*Task instructions*:
Scan the listing below for the word "align" and copy every line where it occurs.

*Exercise data*:
--- --- ---

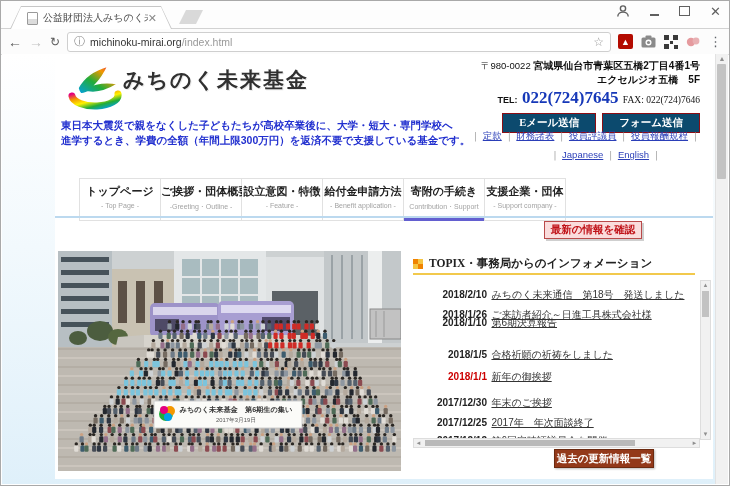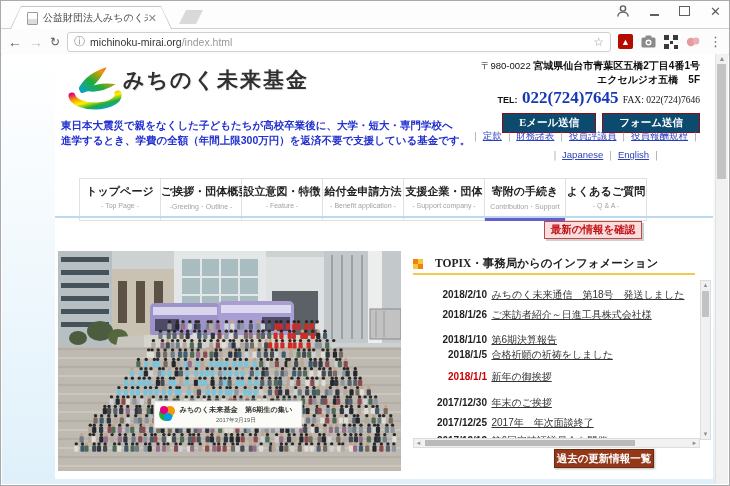--- a/index.html
+++ b/index.html
@@ -244,13 +244,13 @@
           <div class="nav-main">給付金申請方法</div>
           <div class="nav-sub">- Benefit application -</div>
         </div>
+        <div class="nav-tab active">
+          <div class="nav-main">寄附の手続き</div>
+          <div class="nav-sub">Contribution・Support</div>
+        </div>
         <div class="nav-tab">
           <div class="nav-main">支援企業・団体</div>
           <div class="nav-sub">- Support company -</div>
-        </div>
-        <div class="nav-tab active">
-          <div class="nav-main">寄附の手続き</div>
-          <div class="nav-sub">Contribution・Support</div>
         </div>
         <div class="nav-tab">
           <div class="nav-main">よくあるご質問</div>

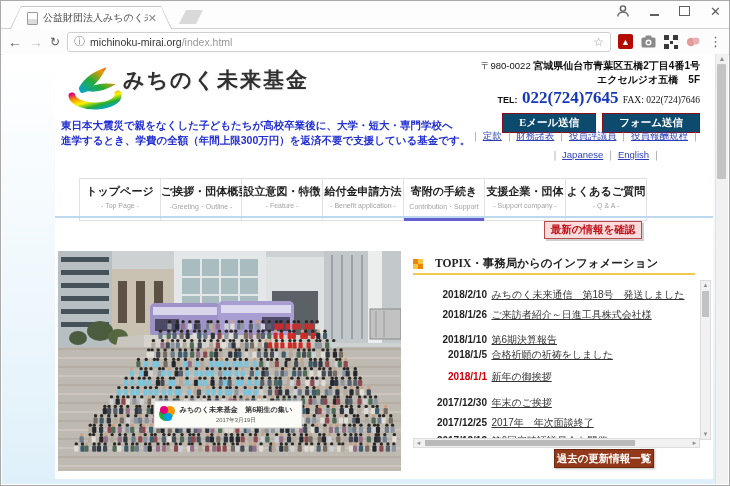--- a/index.html
+++ b/index.html
@@ -251,10 +251,6 @@
         <div class="nav-tab">
           <div class="nav-main">支援企業・団体</div>
           <div class="nav-sub">- Support company -</div>
-        </div>
-        <div class="nav-tab">
-          <div class="nav-main">よくあるご質問</div>
-          <div class="nav-sub">- Q &amp; A -</div>
         </div>
       </div>
       <div class="nav-line"></div>

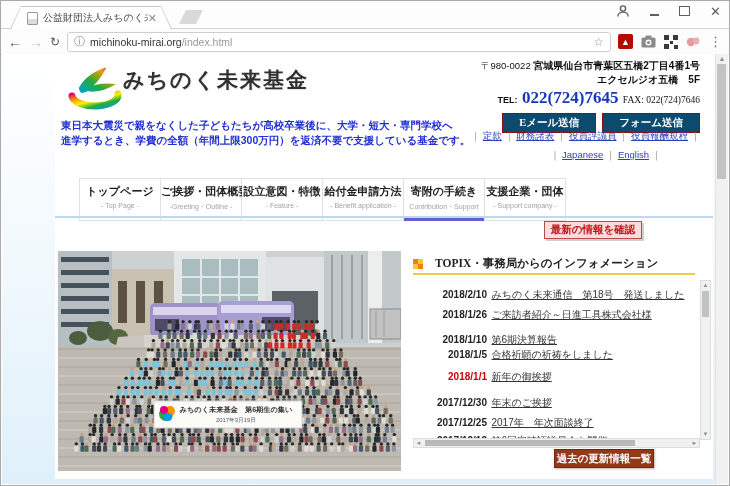--- a/index.html
+++ b/index.html
@@ -84,7 +84,7 @@
   
   .photo{position:absolute;left:3px;top:197px;width:343px;height:220px;overflow:hidden;}
   
-  .news-head{position:absolute;left:358px;top:202px;display:flex;align-items:center;gap:12px;}
+  .news-head{position:absolute;left:358px;top:202px;display:flex;align-items:center;gap:6px;}
   .topix-ico{width:10px;height:10px;flex:none;display:grid;grid-template-columns:5px 5px;
     grid-template-rows:5px 5px;}
   .topix-ico i:nth-child(1){background:#f08300;}

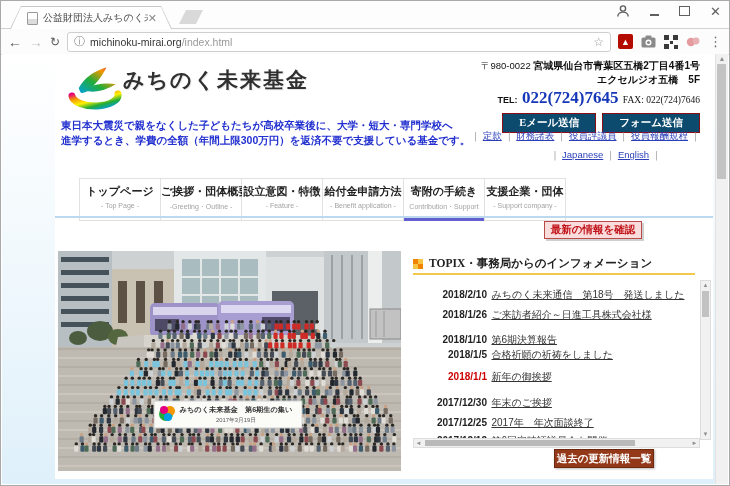--- a/index.html
+++ b/index.html
@@ -1480,7 +1480,7 @@
         <span class="news-date">2018/1/26</span>
         <a class="news-link">ご来訪者紹介～日進工具株式会社様</a>
       </div>
-      <div class="news-row" style="left:370px;top:275px;">
+      <div class="news-row" style="left:370px;top:258px;">
         <span class="news-date">2018/1/10</span>
         <a class="news-link">第6期決算報告</a>
       </div>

--- --- ---

*Exercise output*:
-  .news-head{position:absolute;left:358px;top:202px;display:flex;align-items:center;gap:12px;}
+  .news-head{position:absolute;left:358px;top:202px;display:flex;align-items:center;gap:6px;}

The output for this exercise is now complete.